A band of former soldiers fell upon the convoy of treasure with the design of taking a large portion of it. The 30 men ambushed the caravan on the trail. The Messenger gathered the convoy closed together and single handedly protected the tribute.
When the bandits scattered in their failed attempt, The Messenger chased each one down and beheaded them. He added the heads of these men to the treasure as he returned to the Mongol army.
The amount of wealth the two tumens obtained in their march around the Caspian Sea was immense. Nearly half the army's caravan was treasure. Each soldier had accumulated a great amount of wealth. It was time to rendezvous with the great Khan.
They continued east unmolested. They had been exploring for three years, and the journey took its toll on everyone. General Jebe was feeling poorly, and many soldiers were experiencing some illness.
The Messenger's wife also had the sickness. Before reaching the Syr Darya River and the waiting Mongols, she died. In revenge for the death of his family, The Messenger had killed thousands of men. However, now he had no family left. He avenged her father, but now she was gone.
He went to Genghis Khan, and asked to be relieved of military service. With the stories of his bravery and military skill, the great Khan was reluctant. Very rare were the talents which The Messenger showed. The growing empire could use those skills. The eventual return west would require well trained soldiers.

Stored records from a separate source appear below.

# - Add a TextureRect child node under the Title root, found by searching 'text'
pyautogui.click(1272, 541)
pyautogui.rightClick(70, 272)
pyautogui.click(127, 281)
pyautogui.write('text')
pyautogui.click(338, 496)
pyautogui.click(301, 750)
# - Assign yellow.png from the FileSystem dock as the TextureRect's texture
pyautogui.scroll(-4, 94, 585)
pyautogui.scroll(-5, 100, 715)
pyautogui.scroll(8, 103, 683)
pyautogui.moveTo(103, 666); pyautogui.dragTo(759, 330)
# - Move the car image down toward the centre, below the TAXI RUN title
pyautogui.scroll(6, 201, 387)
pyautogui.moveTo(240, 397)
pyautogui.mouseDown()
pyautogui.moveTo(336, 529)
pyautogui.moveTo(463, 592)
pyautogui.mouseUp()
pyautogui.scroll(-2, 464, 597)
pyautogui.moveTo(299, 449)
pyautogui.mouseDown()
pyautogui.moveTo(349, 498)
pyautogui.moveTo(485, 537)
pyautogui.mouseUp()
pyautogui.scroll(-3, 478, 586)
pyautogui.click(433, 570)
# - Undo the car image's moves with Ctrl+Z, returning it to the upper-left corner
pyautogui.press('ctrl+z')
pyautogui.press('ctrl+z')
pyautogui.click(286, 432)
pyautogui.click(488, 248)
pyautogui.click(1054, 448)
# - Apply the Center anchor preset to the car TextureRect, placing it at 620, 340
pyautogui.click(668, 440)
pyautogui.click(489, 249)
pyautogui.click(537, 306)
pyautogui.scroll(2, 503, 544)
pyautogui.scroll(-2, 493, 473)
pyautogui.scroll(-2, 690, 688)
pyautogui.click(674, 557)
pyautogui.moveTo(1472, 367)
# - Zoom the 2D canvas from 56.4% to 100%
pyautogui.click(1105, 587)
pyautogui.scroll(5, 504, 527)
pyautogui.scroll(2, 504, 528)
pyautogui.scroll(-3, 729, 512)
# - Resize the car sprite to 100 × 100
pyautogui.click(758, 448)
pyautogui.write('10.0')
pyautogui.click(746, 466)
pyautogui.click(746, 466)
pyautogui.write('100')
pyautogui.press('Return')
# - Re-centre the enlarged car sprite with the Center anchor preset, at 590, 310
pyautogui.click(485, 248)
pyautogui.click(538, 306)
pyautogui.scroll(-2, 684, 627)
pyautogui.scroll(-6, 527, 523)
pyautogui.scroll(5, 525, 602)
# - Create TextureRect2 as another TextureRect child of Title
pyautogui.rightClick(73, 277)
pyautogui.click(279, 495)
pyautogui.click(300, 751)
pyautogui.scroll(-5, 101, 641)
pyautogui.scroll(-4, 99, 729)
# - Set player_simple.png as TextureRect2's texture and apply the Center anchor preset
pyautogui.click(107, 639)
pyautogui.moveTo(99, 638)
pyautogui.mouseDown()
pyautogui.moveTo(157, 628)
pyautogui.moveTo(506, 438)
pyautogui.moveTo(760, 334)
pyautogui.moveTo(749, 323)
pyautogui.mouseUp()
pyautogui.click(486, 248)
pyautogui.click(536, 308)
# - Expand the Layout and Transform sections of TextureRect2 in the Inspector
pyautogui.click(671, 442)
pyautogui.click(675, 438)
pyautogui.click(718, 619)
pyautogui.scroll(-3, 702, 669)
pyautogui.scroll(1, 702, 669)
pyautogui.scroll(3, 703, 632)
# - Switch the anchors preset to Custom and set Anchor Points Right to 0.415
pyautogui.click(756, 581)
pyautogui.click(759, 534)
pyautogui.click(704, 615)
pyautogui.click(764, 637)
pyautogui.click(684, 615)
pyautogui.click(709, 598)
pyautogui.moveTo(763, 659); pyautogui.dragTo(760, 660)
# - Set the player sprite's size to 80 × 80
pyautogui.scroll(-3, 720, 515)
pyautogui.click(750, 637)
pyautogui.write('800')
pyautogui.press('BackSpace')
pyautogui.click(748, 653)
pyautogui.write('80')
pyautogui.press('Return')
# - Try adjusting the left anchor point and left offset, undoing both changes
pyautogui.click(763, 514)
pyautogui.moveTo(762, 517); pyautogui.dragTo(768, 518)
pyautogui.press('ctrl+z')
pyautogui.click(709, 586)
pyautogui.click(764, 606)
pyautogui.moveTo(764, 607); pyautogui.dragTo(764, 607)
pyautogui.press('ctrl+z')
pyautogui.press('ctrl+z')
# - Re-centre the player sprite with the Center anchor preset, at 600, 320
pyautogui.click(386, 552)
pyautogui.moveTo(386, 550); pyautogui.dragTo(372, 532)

However, the story of The Messenger's losses persuaded the mighty leader to listen to his words and let him go. Genghis Khan heaped upon The Messenger great riches before he left. He took a great horse, plenty of silver and gold, and a valuable letter.
What happened to The Messenger, who was not even 17 when he left, is unknown. There are many stories of a great warriors wandering around Asia and Europe. Perhaps one of these was about the young messenger's adventures. We may never know for sure.